Nancy turned on her computer and checked her email. She scanned a few newswires for anything about Archie Ravenwing and found nothing. She looked at the North Island Advocate website, which served the tiny communities hunched together on the northeastern edge of Vancouver Island. There she found a feature on the life of Archie Ravenwing.
She read that he had been born into a family of seven children, that his
father was a salmon fisherman, and his mother worked at odd jobs in Alert Bay and Port McNeill when she wasn’t busy with her four boys and three girls. Archie himself had been a salmon fisherman for his entire adult life, first taking over his father’s boat and then buying his own small vessel about a decade ago. In the last six years he had started to operate salmon fishing tours from that boat for tourists, taking them into Knight Inlet and Tribune Channel to fish for pink salmon. Neither the boat nor Archie Ravenwing’s body had been recovered yet. There would be a traditional potlach ceremony on Tuesday. Gary Kwakana, the band chief of the North Salish First Nation, would lead the ceremony. Greg First Eagle, the representative on the band council for Parish Island and Port Lostcoast, would also be in attendance, as would representatives of the provincial government.

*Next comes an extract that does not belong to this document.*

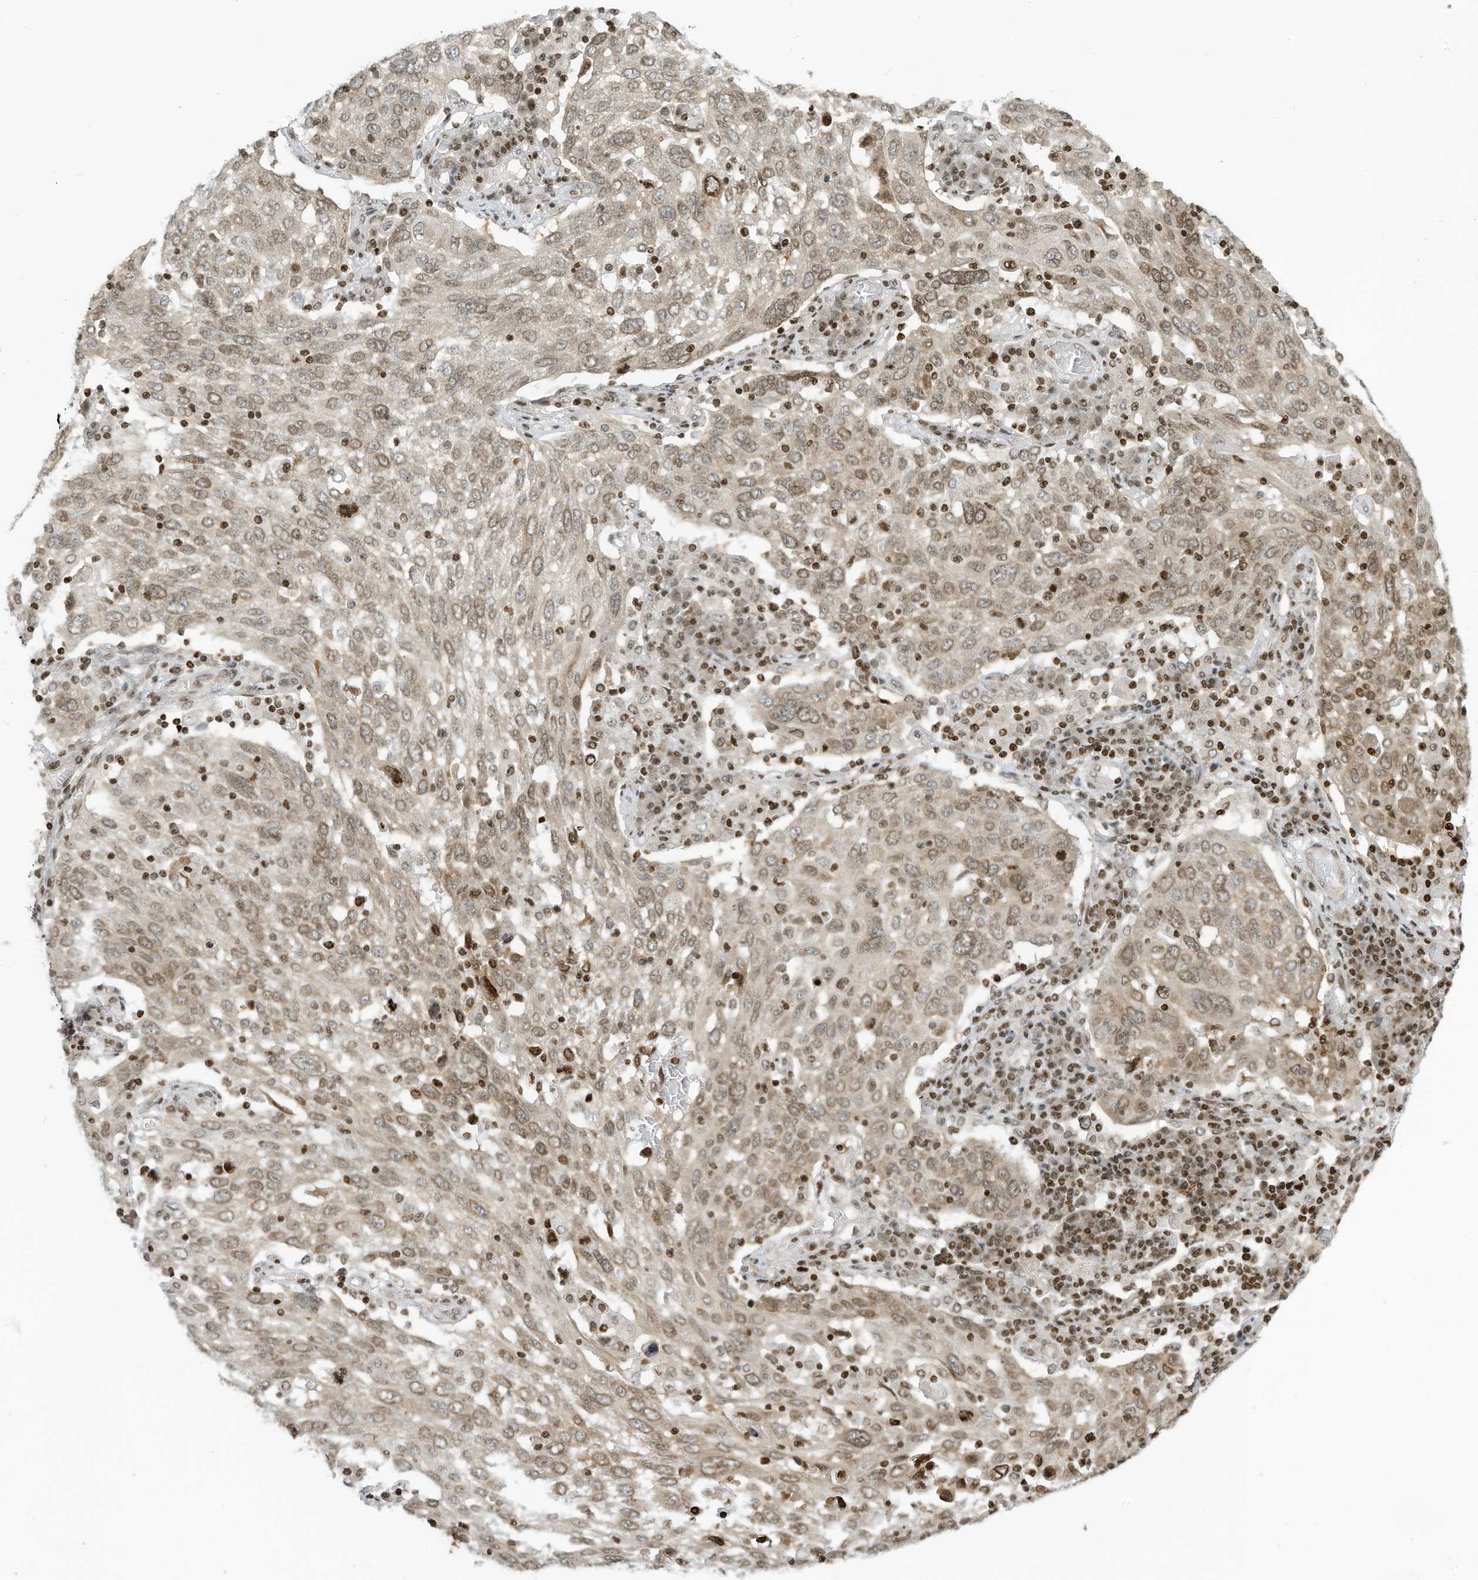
{"staining": {"intensity": "weak", "quantity": ">75%", "location": "cytoplasmic/membranous,nuclear"}, "tissue": "lung cancer", "cell_type": "Tumor cells", "image_type": "cancer", "snomed": [{"axis": "morphology", "description": "Squamous cell carcinoma, NOS"}, {"axis": "topography", "description": "Lung"}], "caption": "IHC photomicrograph of neoplastic tissue: human lung squamous cell carcinoma stained using IHC reveals low levels of weak protein expression localized specifically in the cytoplasmic/membranous and nuclear of tumor cells, appearing as a cytoplasmic/membranous and nuclear brown color.", "gene": "ADI1", "patient": {"sex": "male", "age": 65}}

And so would Cole Blackwater. Nancy felt Cole’s loss. Archie had been more than a client to Cole. He had been a friend.
She closed the browser for the North Island Advocate and opened the website for the High River Tribune. She quickly found the archive section and was pleased to see that she could search for stories as far back as 2001; Cole had travelled west in 2002. She knew that he had stopped at the family ranch in the Porcupine Hills, south and west of High River, and that his father had passed away while he was visiting.
She searched for “Henry Blackwater” and found an obituary. What she read unnerved her.
No wonder Cole didn’t want to talk about his father. His obit revealed that he had taken his own life with a shotgun. Suicide was “the likely cause of death,” the story said. He had used a branding iron to pull the trigger. And the story left the distinct impression that Cole had found the body.
“You must have been one miserable old fuck,” said Nancy, looking for follow-up stories that confirmed the medical examiner’s initial impression of suicide. “To kill yourself and leave your body for your family to find. No wonder Cole hates you.” She searched through several other stories about the death of Henry Blackwater but found no further reference to the cause of death. Nancy went to the staff kitchen for a cup of coffee. The cream curdled at first but she stirred it in and sipped. Not too bad.